Blood transfusion should be considered a global health priority, according to a new opinion piece published in the New England Journal of Medicine, written by a group of experts from the blood community. The authors, including leaders and members of AABB, note substantial disparities in blood availability and safety between high-resource countries and low- and middle-income countries (LMICs) and outline a number of steps that could be taken to prioritize transfusion access.

“Under the current circumstances, the continued neglect of blood safety and availability represents a tacit acceptance of suboptimal standards for LMICs,” the authors wrote.

The World Health Organization has deemed blood and blood components to be essential medicines, meaning that they are necessary to meet health care needs for most of the world’s population — and should, therefore, be in adequate supply and accessible. The shortage of safe blood and blood products in LMICs hampers adequate care for many medical conditions and injuries.

“The global blood deficit has wide-ranging adverse effects, given that many clinical disciplines (e.g., obstetrics, pediatrics, hematology, oncology, emergency medicine, and surgery) depend on blood transfusion. There are notable effects on maternal and child health,” the experts wrote.

The authors argue that while there are large gaps in blood collection, quality, safety, and access in a large swath of the world, there are three considerations that would go far in minimizing those gaps.

First, the donor pools in LMICs should reflect the realities of donor recruitment and retention unique to the location with consideration given to paid donations. “We aren’t advocating for paid donation; voluntary donation should remain the goal,” the experts wrote. “There is support, however, for emphasizing donor retention rather than categorization of donors by voluntary, paid, or replacement status alone, at least pending attainment of a voluntary donor pool.”

Second, LMICs need to work toward significantly minimizing the inappropriate use of blood, which includes ensuring that transfusions are only given for proper indications, that the appropriate amount of blood is administered, and that clinicians consider alternative treatments (e.g., iron supplementation for stable patients with iron deficiency).

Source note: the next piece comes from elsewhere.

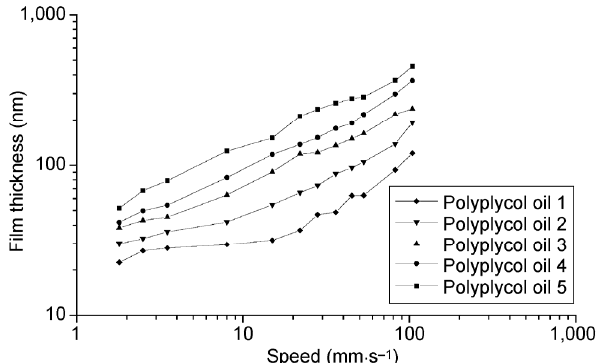
Fig. 9 Effect of viscosity on film formation performances of polyplycol oil (Pressure: 0.184 GPa, Temperature: 28 ° C), reported by Luo et al.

Third, LMICs need to limit their dependence on outside funding. The experts recommend that “deliberate, phased transitions to self-reliance in LMICs should be carefully considered as part of funding efforts.”

In addition, the authors highlight several successful initiatives in LMICs aimed at blood safety; donor education, recruitment, and retention; and quality systems that could serve as models for other LMICs. They encourage a holistic approach “to address each element in the pathway from blood collection to transfusion.” Such an approach could include more effective messaging about blood as an essential medicine, working to prioritize transfusion in national health systems, the adoption of evidence-based transfusion practices, and situational analysis to identify and understand local blood deficits.